Saltzer Health, a provider owned by Intermountain, recently opened the Saltzer Surgery Center in Meridian, Idaho, a 22,500-square-foot, multispecialty facility with five ORs and one procedure room.

When choosing and deploying technology, administrators and IT staff at Saltzer focused on fully integrating medical equipment with hardware and software to streamline operations and improve patient care and safety, says Bridgette Berkeley, the center’s nursing director.

For example, in ORs, surgeons use video-assisted surgical instruments. Monitors for blood pressure and other vital signs are connected to the wired Cisco network, and the data is automatically uploaded to the EMR, leaving nurses to focus on patient care instead of entering the data, she says.

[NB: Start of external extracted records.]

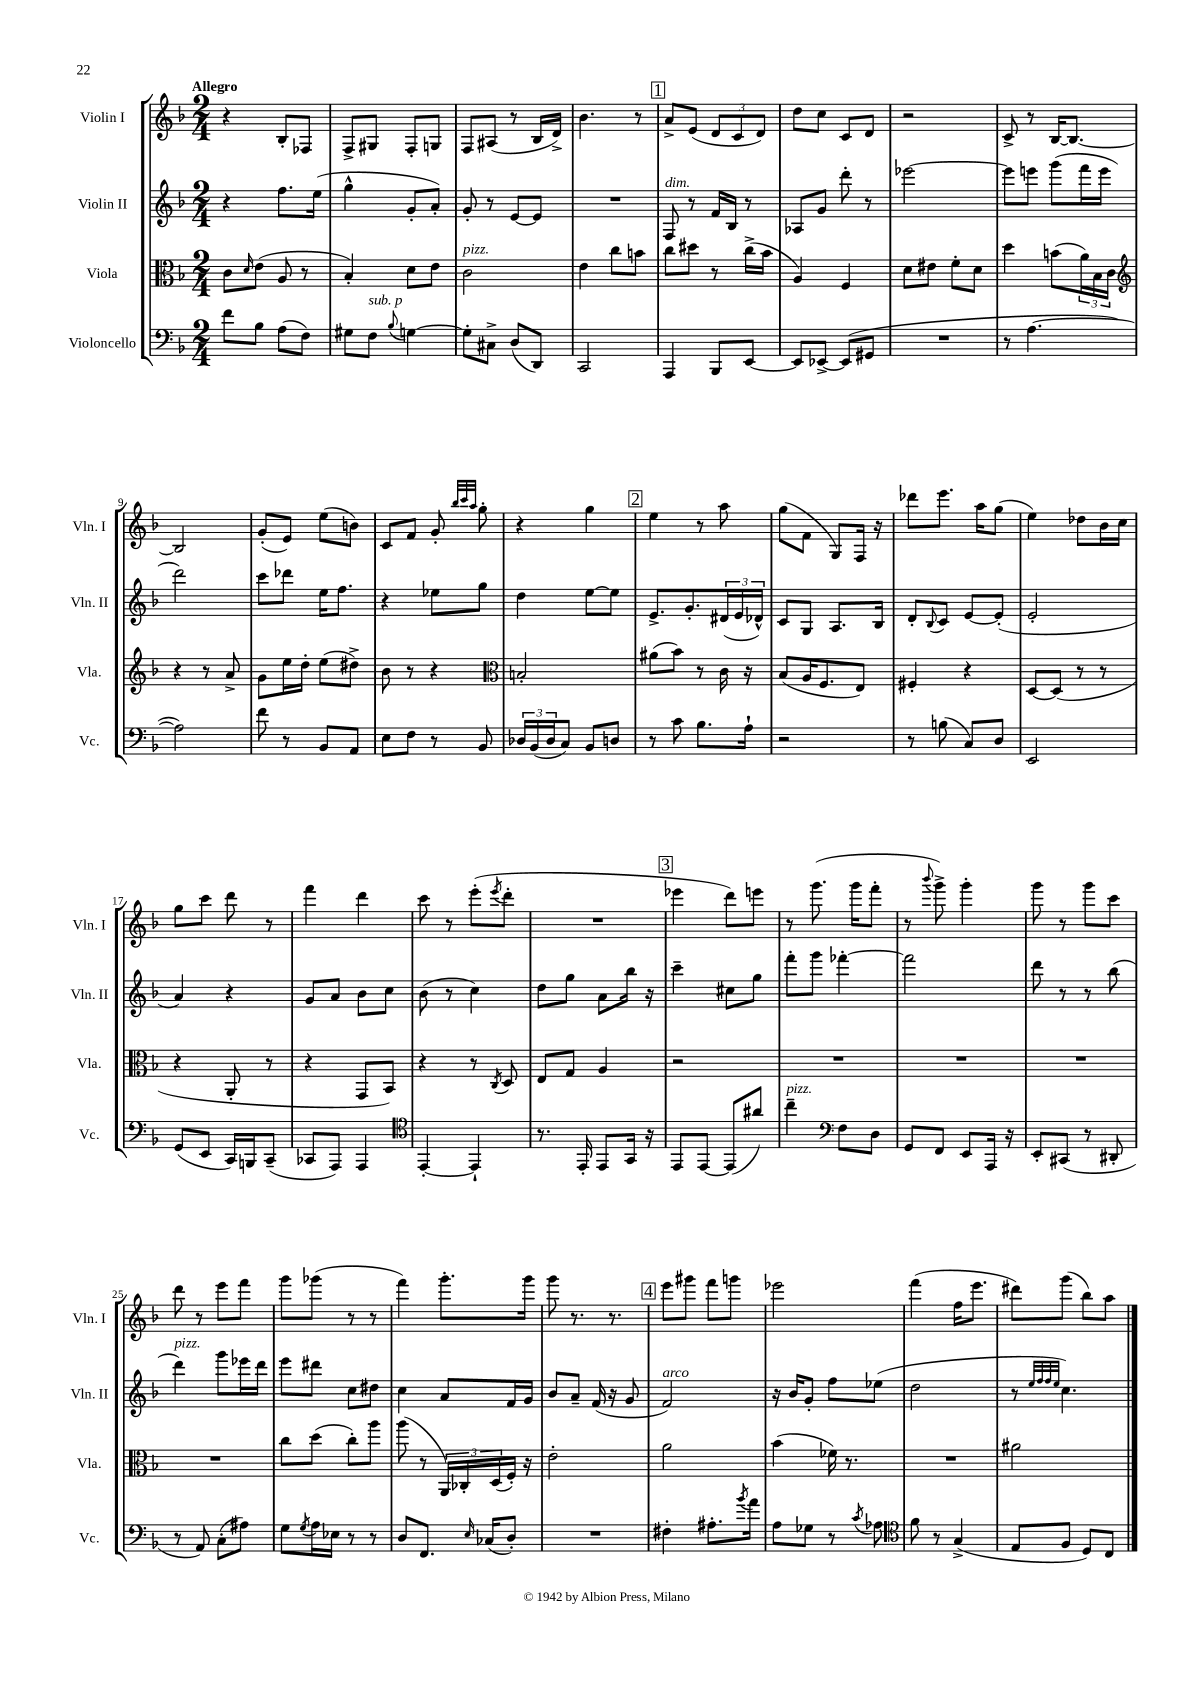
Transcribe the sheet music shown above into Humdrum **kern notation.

**kern	**kern	**kern	**kern
*staff4	*staff3	*staff2	*staff1
*clefF4	*clefC3	*clefG2	*clefG2
*k[b-]	*k[b-]	*k[b-]	*k[b-]
*M2/4	*M2/4	*M2/4	*M2/4
8f\L	8c\L	4r	4r
.	16qqd/	.	.
8B-\J	(8e\J	.	.
(8A\L	8A/	8.ff\L	8B-'/L
8F\J)	8r	.	8F-/J
.	.	(16ee\Jk	.
=	=	=	=
8G#\L	4B-'/)	4gg^^\	8F^/L
8F\J	.	.	8G#/J
8qqB-/	.	.	.
[4G\	8d\L	8g'/L	8F'/L
.	8e\J	8a'/J)	8G/J
=	=	=	=
8G'\]L	2c\	8g'/	8F/L
8C#^\J	.	8r	(8A#/J
(8D/L	.	[8e/L	8r
8DD/J)	.	8e/]J	16B-/LL
.	.	.	16d^/JJ)
=	=	=	=
2CC/	4e\	2r	4.b-\
.	8cc\L	.	.
.	8b\J	.	8r
=	=	=	=
4AAA/	8cc\L	8F/	8a^/L
.	8dd#\J	8r	(8e/J
8BBB-/L	8r	16f/LL	12d/L
.	.	16B-/JJ	.
.	.	.	12c/
[8EE/J	(16cc^\LL	8r	.
.	.	.	12d/J)
.	16b-\JJ	.	.
=	=	=	=
8EE/]L	4A/)	8A-/L	8dd\L
[8EE-^/J	.	8g/J	8cc\J
(8EE-/]L	4F/	8ddd'\	8c/L
8GG#/J	.	8r	8d/J
=	=	=	=
2r	8d\L	[2eee-\	2r
.	8e#\J	.	.
.	8f'\L	.	.
.	8d\J	.	.
=	=	=	=
8r	4dd\	8eee-\]L	8c^/
[4.A\	.	8eee\J	8r
.	(8b\L	(8ggg\L	[16B-/LK
.	.	.	8.B-/_J
.	24a\L)	16fff\L	.
.	24B-\	.	.
.	.	16eee\JJ	.
.	24c\JJ	.	.
=	=	=	=
*	*clefG2	*	*
2A\])	4r	2ddd\)	2B-/]
.	8r	.	.
.	8a^/	.	.
=	=	=	=
8f\	8g\L	8ccc\L	(8g'/L
8r	16ee\L	8ddd-\J	8e/J)
.	16dd'\JJ	.	.
8BB-/L	(8ee\L	16ee\LK	(8ee\L
.	.	8.ff\J	.
8AA/J	8dd#^\J)	.	8b\J)
=	=	=	=
8E\L	8b-\	4r	8c/L
8F\J	8r	.	8f/J
8r	4r	8ee-\L	8g'/
.	.	.	32qqbb-/LLL
.	.	.	32qqccc/
.	.	.	32qqaa/JJJ
8BB-/	.	8gg\J	8gg'\
=	=	=	=
*	*clefC3	*	*
24D-/LL	2B'/	4dd\	4r
(24BB-/	.	.	.
24D-/J	.	.	.
8C/J)	.	.	.
8BB-/L	.	[8ee\L	4gg\
8D/J	.	8ee\]J	.
=	=	=	=
8r	(8a#\L	8.e^/L	4ee\
8c\	8b-\J)	.	.
.	.	8.g'/	.
8.B-\L	8r	.	8r
.	16c\	(24d#/L	8aa\
.	.	24e/	.
16A`\Jk	16r	.	.
.	.	24d-^^/JJ)	.
=	=	=	=
2r	(8B-/L	8c/L	(8gg\L
.	16A/K	8G/J	8f\J
.	8.F/	.	.
.	.	8.A/L	8G/L)
.	8E/J)	.	16F/Jk
.	.	16B-/Jk	16r
=	=	=	=
8r	4F#'/	8d'/L	8ddd-\L
.	.	8qqB-/	.
(8B\	.	8c/J	8.eee\J
8C/L)	4r	[8e/L	.
.	.	.	16aa\LK
8D/J	.	(8e'/]J	(8gg\J
=	=	=	=
2EE/	[8D/L	2e'/	4ee\)
.	(8D/]J	.	.
.	8r	.	8dd-\L
.	8r	.	16b-\L
.	.	.	16cc\JJ
=	=	=	=
(8GG/L	4r	4a/)	8gg\L
8EE/J	.	.	8ccc\J
16CC/LL)	8AA'/	4r	8ddd\
16BBB/J	.	.	.
(8CC~/J	8r	.	8r
=	=	=	=
8CC-/L	4r	8g/L	4fff\
8AAA/J)	.	8a/J	.
4AAA/	8GG/L	8b-\L	4ddd\
.	8BB-/J)	8cc\J	.
=	=	=	=
*clefC4	*	*	*
[4EE'/	4r	(8b-\	8ccc\
.	.	8r	8r
4EE`/]	8r	4cc\)	(8eee'\L
.	8qC/	.	8qeee/
.	8D/	.	8ddd'\J
=	=	=	=
8.r	8E/L	8dd\L	2r
.	8G/J	8gg\J	.
16EE'/	.	.	.
8EE/L	4A/	8a\L	.
16GG/Jk	.	16bb-\Jk	.
16r	.	16r	.
=	=	=	=
8EE/L	2r	4ccc~\	4eee-\
[8EE/J	.	.	.
(8EE/]L	.	8cc#\L	8ddd\L)
8a#/J)	.	8gg\J	8eee\J
=	=	=	=
4cc~\	2r	8fff'\L	8r
.	.	8ggg\J	(8.ggg\
*clefF4	*	*	*
8F\L	.	[4fff-'\	.
.	.	.	16ggg\LK
8D\J	.	.	8fff'\J
=	=	=	=
8GG/L	2r	2fff-\]	8r
.	.	.	8qqbbb-/
8FF/J	.	.	8ggg^\)
8EE/L	.	.	4ggg'\
16AAA/Jk	.	.	.
16r	.	.	.
=	=	=	=
8EE'/L	2r	8ddd\	8ggg\
(8CC#/J	.	8r	8r
8r	.	8r	8ggg\L
8DD#'/	.	(8bb-\	8ccc\J
=	=	=	=
8r	2r	4ddd\)	8ddd\
8AA/)	.	.	8r
(8C'\L	.	8ggg\L	8eee\L
8A#\J)	.	16eee-\L	8fff\J
.	.	16ddd\JJ	.
=	=	=	=
8G\L	8cc\L	8eee\L	8ggg\L
8qG/	.	.	.
16A\L	(8dd\J	8ddd#\J	(8ggg-\J
16E-\JJ	.	.	.
8r	8cc'\L)	8cc\L	8r
8r	8aa\J	8dd#\J	8r
=	=	=	=
8D/L	(8aa\	4cc\	4fff\)
8.FF/J	8r	.	.
.	24AA/LL)	8a/L	8.ggg'\L
.	24C-'/	.	.
16qqE/	.	.	.
(16C-/LK	.	.	.
.	(24D/	.	.
8D'/J)	16F'/JJ)	16f/L	.
.	16r	16g/JJ	16ggg\Jk
=	=	=	=
2r	2e'\	8b-/L	8ggg\
.	.	8a~/J	8.r
.	.	(16f/	.
.	.	16r	8.r
.	.	8g/	.
=	=	=	=
4F#'\	2a\	2f/)	8eee\L
.	.	.	8ggg#\J
8.A#'\L	.	.	8fff\L
.	.	.	8ggg\J
8qb-/	.	.	.
16a\Jk	.	.	.
=	=	=	=
8A\L	(4b-\	16r	2eee-\
.	.	16b-/LK	.
8G-\J	.	8g'/J	.
8r	16f-\)	8ff\L	.
.	8.r	.	.
8qc/	.	.	.
8A-\	.	(8ee-\J	.
=	=	=	=
*clefC4	*	*	*
8f\	2r	2dd\	(4fff\
8r	.	.	.
(4G^/	.	.	16ff\LK
.	.	.	8.eee\J
=	=	=	=
8E/L	2a#\	8r	8ddd#\L)
.	.	32qqee/LLL	.
.	.	32qqff/	.
.	.	32qqff/	.
.	.	32qqee/JJJ	.
8F/J	.	4.cc\)	(8ggg\J
8D/L)	.	.	8bb-\L)
8C/J	.	.	8aa\J
==	==	==	==
*-	*-	*-	*-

Source: UnitedHealth Group, “Performing Joint Replacements in Ambulatory Surgery Centers Could Help 500,000 People Avoid Overnight Hospital Stays and Save $3 Billion Annually,” December 2020

The organization standardized on an ASC-specific, cloud-based software suite that features an EMR, charting system and practice management system, enabling staff to do everything they need, says Sean McCallister, Saltzer Surgery Center administrator. “Our EMR has the capability and versatility to accomplish everything we do here. It’s seamless,” McCallister says.

Saltzer Center staff also standardized on iPads, Lenovo ThinkPad laptops, virtual desktops on 10ZiG zero-client devices, and Dell monitors. They also employ the collaboration tools used by the larger Saltzer Health organization, including Microsoft SharePoint for document sharing, Microsoft Outlook for email and calendaring, and Microsoft Teams for video calls and messaging.

“It makes it really convenient to find our team members and coordinate care throughout,” Berkeley says.

Overall, the technology enables Saltzer Surgery Center to operate efficiently and improve patient outcomes, McCallister adds. “It helps our caregivers better serve patients, and ultimately makes for better patient care, less expensive care and improved patient satisfaction,” he says.